It is generally believed that all squash originated in Mesoamerica, but may have been independently cultivated elsewhere, albeit later.
Red kuri squash is commonly called Japanese Squash, Orange Hokkaido Squash, Baby Red Hubbard Squash, or the Uchiki Kuri Squash. In Japan, the word kuri may refer to either the squash discussed in this article or to Japanese chestnuts. In France it is called Potimarron, and in the United Kingdom it is commonly called Onion Squash.
Primarily grown in Japan, California, Florida, Southwestern Colorado, Mexico, Tasmania, Tonga, New Zealand, Chile, Provence and South Africa, red kuri is widely adapted for climates that provide a growing season of 100 days or more. Most of the California, Colorado, Tonga and New Zealand crops are exported to Japan.
Red kuri squash consumption has increased since squash appreciation has increased in cuisines worldwide. This is because of the availability of winter and summer varieties throughout the year. Healthier eating has also increased this nutritious vegetable's popularity.

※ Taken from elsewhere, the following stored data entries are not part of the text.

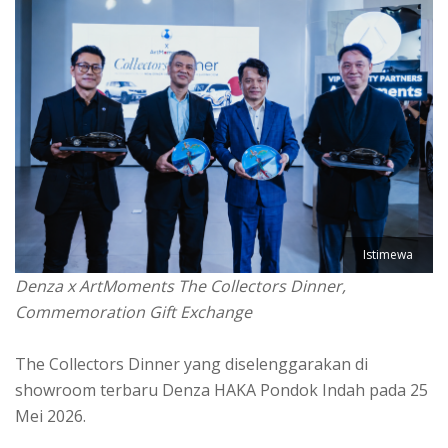
Istimewa
Denza x ArtMoments The Collectors Dinner,
Commemoration Gift Exchange
The Collectors Dinner yang diselenggarakan di
showroom terbaru Denza HAKA Pondok Indah pada 25
Mei 2026.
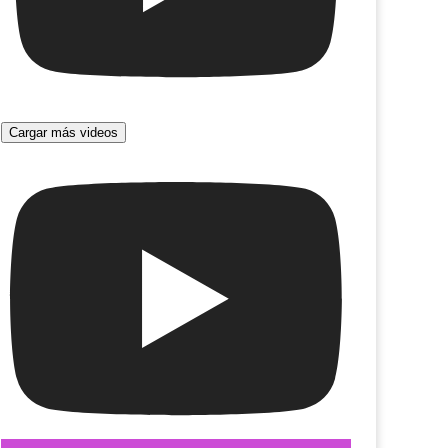
Cargar más videos
amos una familia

This hardy squash grows to maturity in full sun and is drought tolerant. Each vine produces multiple teardrop-shaped fruits, usually three. The squash matures after about ninety days after blooming.
The squash is hard shelled winter variety with firm yellow flesh. The flesh often has a green tint under the seeds.

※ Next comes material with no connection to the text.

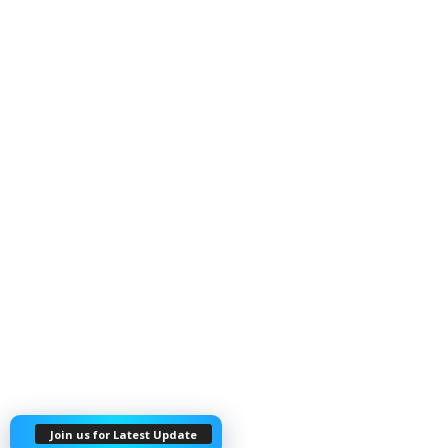
Join us for Latest Update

Red kuri prepared for cooking.
Full-flavored, sweet and very fond of butter and fresh herbs, red kuri squash is a perfect ingredient for a variety of soups, stews and casseroles. Make cakes, quick breads, muffins, cookies and pies with its succulent nutty-tasting flesh. Excellent baked, boiled, microwaved, steamed, sautéed or fried, this special squash adds sweet flavor and texture to stir-fries. Its seed cavity is ideal for stuffing.
Red kuri squash is a good source of fiber. It also provides vitamin A and vitamin C, some of the B vitamins, calcium, potassium, iron, riboflavin and thiamine. Low in calories and sodium, this deep-colored squash also contains beta-carotene.